同モデルの最大の特徴は、ボストン・ダイナミクスとの協業から生まれた「計器読み取り(Instrument reading)」機能を搭載している点である。

これにより、アナログの圧力計や液面計、デジタル表示など、施設内に存在する多様な産業用計器に対して、AIが画像のズームや指差し、コード実行を組み合わせることで、針の位置や液量をサブ目盛り単位の高い精度で読み取ることができる。

この例では、モデルがポインティングとコード実行を使用してズームを行い、ゲージの読み取り値をサブティック精度まで導出する方法を示している。

このタスクは、温度計、圧力計、化学薬品の液面計など、常時監視が必要な多くの計測機器が設置されている施設の点検ニーズから生まれたものだ。ボストン・ダイナミクスのロボット製品であるSpotが、施設内の計測機器を巡回し、その画像を撮影する。

Spotが施設内の計測機器を巡回し、その画像を撮影

また、空間推論能力も強化されている。

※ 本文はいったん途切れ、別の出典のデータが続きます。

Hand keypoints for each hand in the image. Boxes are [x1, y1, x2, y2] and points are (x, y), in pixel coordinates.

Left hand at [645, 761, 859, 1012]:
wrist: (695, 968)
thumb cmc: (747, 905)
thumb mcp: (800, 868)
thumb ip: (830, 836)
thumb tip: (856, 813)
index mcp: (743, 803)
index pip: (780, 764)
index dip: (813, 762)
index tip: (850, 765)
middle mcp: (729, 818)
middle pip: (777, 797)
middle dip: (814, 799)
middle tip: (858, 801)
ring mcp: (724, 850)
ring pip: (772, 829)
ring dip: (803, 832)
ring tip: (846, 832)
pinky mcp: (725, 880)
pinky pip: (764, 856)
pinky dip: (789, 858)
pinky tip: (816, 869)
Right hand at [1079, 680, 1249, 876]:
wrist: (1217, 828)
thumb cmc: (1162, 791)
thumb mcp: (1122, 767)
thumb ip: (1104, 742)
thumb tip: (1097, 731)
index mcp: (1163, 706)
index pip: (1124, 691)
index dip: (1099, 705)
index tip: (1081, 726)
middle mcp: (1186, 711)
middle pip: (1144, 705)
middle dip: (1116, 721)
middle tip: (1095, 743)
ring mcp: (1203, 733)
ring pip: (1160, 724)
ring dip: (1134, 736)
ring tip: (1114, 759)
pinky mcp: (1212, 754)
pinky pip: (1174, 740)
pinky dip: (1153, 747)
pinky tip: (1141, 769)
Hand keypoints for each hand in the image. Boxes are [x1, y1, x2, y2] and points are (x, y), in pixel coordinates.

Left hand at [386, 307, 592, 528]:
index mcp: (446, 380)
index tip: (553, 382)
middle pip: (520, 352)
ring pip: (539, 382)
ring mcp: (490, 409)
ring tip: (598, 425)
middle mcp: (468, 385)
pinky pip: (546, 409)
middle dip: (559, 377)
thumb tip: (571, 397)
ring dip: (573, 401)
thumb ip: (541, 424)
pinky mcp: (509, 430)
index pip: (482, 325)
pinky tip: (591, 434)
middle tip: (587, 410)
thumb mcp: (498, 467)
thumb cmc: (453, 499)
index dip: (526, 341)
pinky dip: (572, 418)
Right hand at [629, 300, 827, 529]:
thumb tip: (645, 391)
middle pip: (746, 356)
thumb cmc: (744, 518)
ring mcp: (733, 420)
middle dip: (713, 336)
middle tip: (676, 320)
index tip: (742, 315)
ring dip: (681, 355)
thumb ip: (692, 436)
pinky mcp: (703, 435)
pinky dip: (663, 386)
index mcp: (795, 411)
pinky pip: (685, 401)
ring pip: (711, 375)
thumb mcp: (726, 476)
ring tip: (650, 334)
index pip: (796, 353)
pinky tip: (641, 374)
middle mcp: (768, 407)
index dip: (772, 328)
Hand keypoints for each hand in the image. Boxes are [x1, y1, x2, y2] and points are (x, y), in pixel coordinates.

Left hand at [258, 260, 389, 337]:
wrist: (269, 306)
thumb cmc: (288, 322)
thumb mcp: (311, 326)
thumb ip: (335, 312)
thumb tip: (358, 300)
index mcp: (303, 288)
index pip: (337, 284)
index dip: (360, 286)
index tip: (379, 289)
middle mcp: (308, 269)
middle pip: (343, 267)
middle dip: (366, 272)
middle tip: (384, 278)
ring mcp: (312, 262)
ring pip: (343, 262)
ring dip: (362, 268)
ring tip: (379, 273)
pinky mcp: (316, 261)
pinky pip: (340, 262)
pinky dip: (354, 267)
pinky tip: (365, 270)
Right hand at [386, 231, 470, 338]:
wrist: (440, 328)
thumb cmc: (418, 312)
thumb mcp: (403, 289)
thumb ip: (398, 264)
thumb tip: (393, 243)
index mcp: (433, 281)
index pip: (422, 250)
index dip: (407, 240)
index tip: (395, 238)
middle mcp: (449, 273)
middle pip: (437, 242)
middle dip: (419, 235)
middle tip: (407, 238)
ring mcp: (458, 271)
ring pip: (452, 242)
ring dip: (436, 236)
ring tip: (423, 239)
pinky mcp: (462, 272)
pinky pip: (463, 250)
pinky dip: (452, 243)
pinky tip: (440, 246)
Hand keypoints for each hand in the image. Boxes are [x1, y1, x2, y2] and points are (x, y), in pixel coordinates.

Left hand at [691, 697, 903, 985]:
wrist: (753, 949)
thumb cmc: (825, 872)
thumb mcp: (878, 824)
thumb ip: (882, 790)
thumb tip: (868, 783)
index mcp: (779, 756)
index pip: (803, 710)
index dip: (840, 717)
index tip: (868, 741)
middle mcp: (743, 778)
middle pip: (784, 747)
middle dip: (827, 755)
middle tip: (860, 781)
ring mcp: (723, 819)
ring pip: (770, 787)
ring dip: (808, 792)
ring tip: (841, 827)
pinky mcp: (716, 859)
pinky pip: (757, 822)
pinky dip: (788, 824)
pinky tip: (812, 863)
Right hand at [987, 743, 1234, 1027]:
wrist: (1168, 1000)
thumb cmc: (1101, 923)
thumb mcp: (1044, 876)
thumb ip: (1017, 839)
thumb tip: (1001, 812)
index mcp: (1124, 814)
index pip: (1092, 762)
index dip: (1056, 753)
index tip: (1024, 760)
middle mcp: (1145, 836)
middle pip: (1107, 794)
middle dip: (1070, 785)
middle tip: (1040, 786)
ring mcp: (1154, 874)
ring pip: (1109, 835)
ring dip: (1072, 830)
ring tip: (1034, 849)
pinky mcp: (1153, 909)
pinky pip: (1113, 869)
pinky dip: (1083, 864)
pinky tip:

複数の対象物を正確に認識してカウントする「指差し(Pointing)」機能が向上したほか、俯瞰カメラとロボットの手首カメラなど複数の視点から得た情報を統合し、動的な環境下でもタスクの完了を的確に判断する「成功検知(Success Detection)」機能も強化されている。

「Gemini Robotics-ER 1.6」が、複数のカメラ映像から得た情報をもとに、「青いペンを黒いペンホルダーに入れる」というタスクが完了したかどうかを判断している。

さらに、エンタープライズでの運用に不可欠な安全性に関しても、過去最高水準を達成している。

例えば、「重量制限以上のものを持ち上げない」「液体を扱わない」といった物理的な制約を遵守した行動決定が可能になったほか、テキストや動画から潜在的な危険や怪我のリスクを予測する精度も向上している。

なお、同モデルは、すでにGemini APIおよびGoogle AI Studioを通じて開発者向けに提供が開始されているとのことだ。